Endel told the pastors, as Paul writes in 1 Corinthians 14:2 “the person who speaks in a tongue is not speaking to people but to God. …”

“What Paul seems to be describing is a private experience that was being brought into corporate worship and causing controversary and confusion,” Endel said. “Paul argues that this is not allowable unless there is an interpreter. What is spoken in public worship should be understandable.”

To Baptist Press Endel said, “It is always an incredible blessing to be with my Hmong brothers and sisters and to see the way God is using them throughout the world to bring people to Jesus. Their story has the fingerprints of God all over it. He uniquely prepared them to take the Gospel to places that are very difficult for any other people. God called a people to Himself who never had a nation of their own to touch the nations of the world for Jesus!”

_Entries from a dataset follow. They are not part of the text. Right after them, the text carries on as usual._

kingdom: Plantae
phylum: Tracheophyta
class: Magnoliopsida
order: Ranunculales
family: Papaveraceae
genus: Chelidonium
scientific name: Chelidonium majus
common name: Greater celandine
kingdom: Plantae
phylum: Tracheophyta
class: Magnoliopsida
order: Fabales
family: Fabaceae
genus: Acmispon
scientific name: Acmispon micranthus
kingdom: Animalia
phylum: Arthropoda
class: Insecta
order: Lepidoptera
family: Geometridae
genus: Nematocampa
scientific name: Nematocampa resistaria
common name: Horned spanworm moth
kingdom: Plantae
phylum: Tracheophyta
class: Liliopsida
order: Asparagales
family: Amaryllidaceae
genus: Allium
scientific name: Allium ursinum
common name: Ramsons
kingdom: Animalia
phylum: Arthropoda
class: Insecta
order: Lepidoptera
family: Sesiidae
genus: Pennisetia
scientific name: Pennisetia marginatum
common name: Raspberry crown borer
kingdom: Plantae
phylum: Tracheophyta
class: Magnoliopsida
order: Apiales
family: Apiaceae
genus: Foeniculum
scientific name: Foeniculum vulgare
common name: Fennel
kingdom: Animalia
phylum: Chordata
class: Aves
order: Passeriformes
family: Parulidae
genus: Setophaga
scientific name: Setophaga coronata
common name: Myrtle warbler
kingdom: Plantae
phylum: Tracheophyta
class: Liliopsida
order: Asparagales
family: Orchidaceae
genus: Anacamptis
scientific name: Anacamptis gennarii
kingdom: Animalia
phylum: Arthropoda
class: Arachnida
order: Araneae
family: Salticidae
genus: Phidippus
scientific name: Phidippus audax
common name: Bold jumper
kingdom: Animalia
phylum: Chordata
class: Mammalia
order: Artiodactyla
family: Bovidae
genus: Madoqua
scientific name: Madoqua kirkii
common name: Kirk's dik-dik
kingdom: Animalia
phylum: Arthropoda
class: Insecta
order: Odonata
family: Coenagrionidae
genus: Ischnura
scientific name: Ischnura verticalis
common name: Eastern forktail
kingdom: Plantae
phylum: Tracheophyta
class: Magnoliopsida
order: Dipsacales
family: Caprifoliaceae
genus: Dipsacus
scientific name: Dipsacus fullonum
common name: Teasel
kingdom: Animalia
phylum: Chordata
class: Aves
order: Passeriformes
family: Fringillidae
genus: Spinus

The men’s conference was about reaching the next generation. Pao Ly discussed the gap between the generations, Xiong said, explaining, “We have to reach between these two groups so we can do ministry together.” 

Worship for the Hmong annual meeting was led by La Herr, pastor of Hmong Hope Community Baptist Church in Spring Lake Park, Minn.

Guest speakers included Pao Yang, liaison for Hmong Baptist churches in Vietnam; an IMB missionary in Thailand; Cha Herr, pastor of Hmong Baptist Church in Fresno, Calif.; Tonger Vang, pastor of First Hmong Baptist Church in Coon Rapids, Minn.; and outgoing President Chue Ger Herr pastor of First Hmong Baptist in Kansas City, Kan.

“I saw this year we have a very blessed time,” Xiong said. “Even the evenings going very smooth and true worship. I think this year God is blessing our conference and blessing everybody to understand it’s time to take HBNA churches to the next level.” 

The 2024 annual meeting of the Hmong National Baptist Convention is set for Fresno, Calif., with dates and specific location to be announced later.